* _To be done_:
a) In the passage on the high school SW-PBS study, how many students were enrolled at School F?
b) Extend the passage on the high school SW-PBS study, starting right after its final sentence.

* _Provided passage_:
= = =

Participants for this study were identified from two high schools (School C and School F) that were participating in a longitudinal study examining the design, implementation, and evaluation of three- tiered PBS plans at the high school level. Both urban fringe schools were located in an inclusive school district in middle Tennessee (National Center for Education Statistics, 2005). School C and School F enrolled 1,670 and 674 students, respectively. The majority of the student bodies were Caucasian, with few minorities represented (see Table 2).
There were 91 faculty members at School C and 45 at School F, all of whom agreed to implement the SW-PBS program as part of their regular school responsibilities. These same 136 faculty members were invited to participate in an evaluation of the SW-PBS model by self- evaluating treatment fidelity of the SW-PBS plan on a monthly basis using a component checklist and also allowing research assistants (RAs) to assess fidelity (description of plans and treatment fidelity procedures to follow). Sixty percent (n = 55; 60.44%) consented to participate in the evaluation from School C and 77.78% (n = 35) from School F. Although confidentiality of treatment fidelity data were ensured, some teachers expressed concern that these data might be used in the performance reviews conducted by the principal and, consequently, declined to participate in the evaluation.
To address the third objective of this study, teachers from each schools' English department, 12 at School C and 8 at School F, were invited to participate in an evaluation of how different types of students respond to the SW-PBS plan. The primary investigator (PI) met with all teachers from the English department during a regularly scheduled department meeting at each school. During these meetings, teachers were provided a consent letter explaining the purpose, procedures, and time commitments. The majority of English teachers consented to participating in this substudy at School C (91.67%, n = 11) and School F (87.5%, n = 7), resulting in a total of 18 participating teachers (3 males, 15 females).

= = =

* _Data rows_:
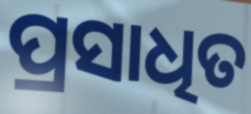
ପ୍ରସାଧିତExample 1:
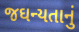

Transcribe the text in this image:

જઘન્યતાનું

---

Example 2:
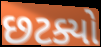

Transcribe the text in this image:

છટક્યો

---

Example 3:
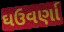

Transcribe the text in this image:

ઘઉવર્ણા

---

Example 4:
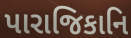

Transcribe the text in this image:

પારાજિકાનિ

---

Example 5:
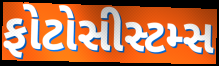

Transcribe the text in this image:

ફોટોસીસ્ટમ્સ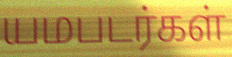
யமபடர்கள்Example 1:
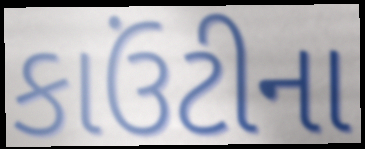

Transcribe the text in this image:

કાઉંટીના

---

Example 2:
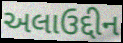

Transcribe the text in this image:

અલાઉદ્દીન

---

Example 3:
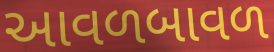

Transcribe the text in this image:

આવળબાવળ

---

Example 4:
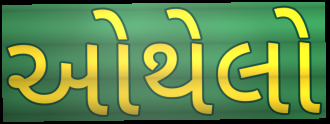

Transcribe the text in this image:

ઓથેલો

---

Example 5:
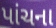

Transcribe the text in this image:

પાંચનાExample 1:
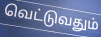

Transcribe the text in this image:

வெட்டுவதும்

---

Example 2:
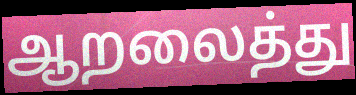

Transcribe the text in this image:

ஆறலைத்து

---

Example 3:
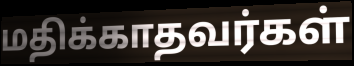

= = =

* _In response_:
a) School F enrolled 674 students.

b)
Participating English teachers met with the PI during a planning period before school or after school to compl\ete the nomination process. Each teacher brought a copy of his or her rosters from each English period. For each section of English, teachers nominated one student for each of the following four categories: externalizing, internalizing, comorbid, and typical, using a modified version of SSBD. If no students in a given period had behavior patterns that paralleled the description, a student was not nominated for that category. The SSBD has met with demonstrated success in differentiating subgroups of elementary-age students (kindergarten through sixth grade; Walker, Ramsey, & Gresham, 2004; Walker & Severson, 1992), yet the SSBD has not been utilized at the high school level. For purposes of this study, the first and second authors modified the SSBD for use at the high school level by revising definitions of the externalizing and internalizing behaviors to (a) reflect characteristics and behavior patterns of high school-age students and (b) acknowledge the presence of comorbid concerns at the high school level (e.g., aggression and depression; Achenbach & Edelbrock, 1993). Examples and nonexamples in the revised definitions were reviewed and edited by the PBS teams during team meetings to ensure that they accurately described behavior patterns of high school-age students. We elected not to use subsequent rating scales as part of the screening procedures given the time demands this would place on the English teachers.
Students with externalizing behaviors exhibited inappropriate, aversive behaviors that impeded instruction, such as defiance, habitually being out of seat, noncompliance, and aggression. This category did not include students who also demonstrated internalizing behaviors nor did it include students receiving special education services. These exclusionary criteria were implemented to increase the homogeneity of the groups being compared.
Students with internalizing behaviors exhibited behavior problems that were directed inwardly. Examples included not talking with other students, avoiding or withdrawing from social situations, being unresponsive to social initiations by others, or being shy, timid, and/or unassertive. This category did not include students who also demonstrated externalizing behaviors nor did it include students receiving special education services.
Students with comorbid behaviors were students who displayed both internalizing and externalizing characteristics, as defined above, and who were not receiving special education services.
Students in the typical behavior category displayed average behavior patterns. They did not exhibit externalizing or internalizing behaviors and were not receiving special education services.
In addition, the project director obtained a list of approximately 50 randomly selected students who were receiving special education services for high-incidence disabilities to serve as the fifth category. Students in this group were classified as having specific learning disabilities, other health impaired, or speech/language impairments. None of the students in this category were nominated by teachers in the four categories just defined. This group was included at the schools' request to determine how special education students were responding to the SW-PBS program relative to typical and at-risk students.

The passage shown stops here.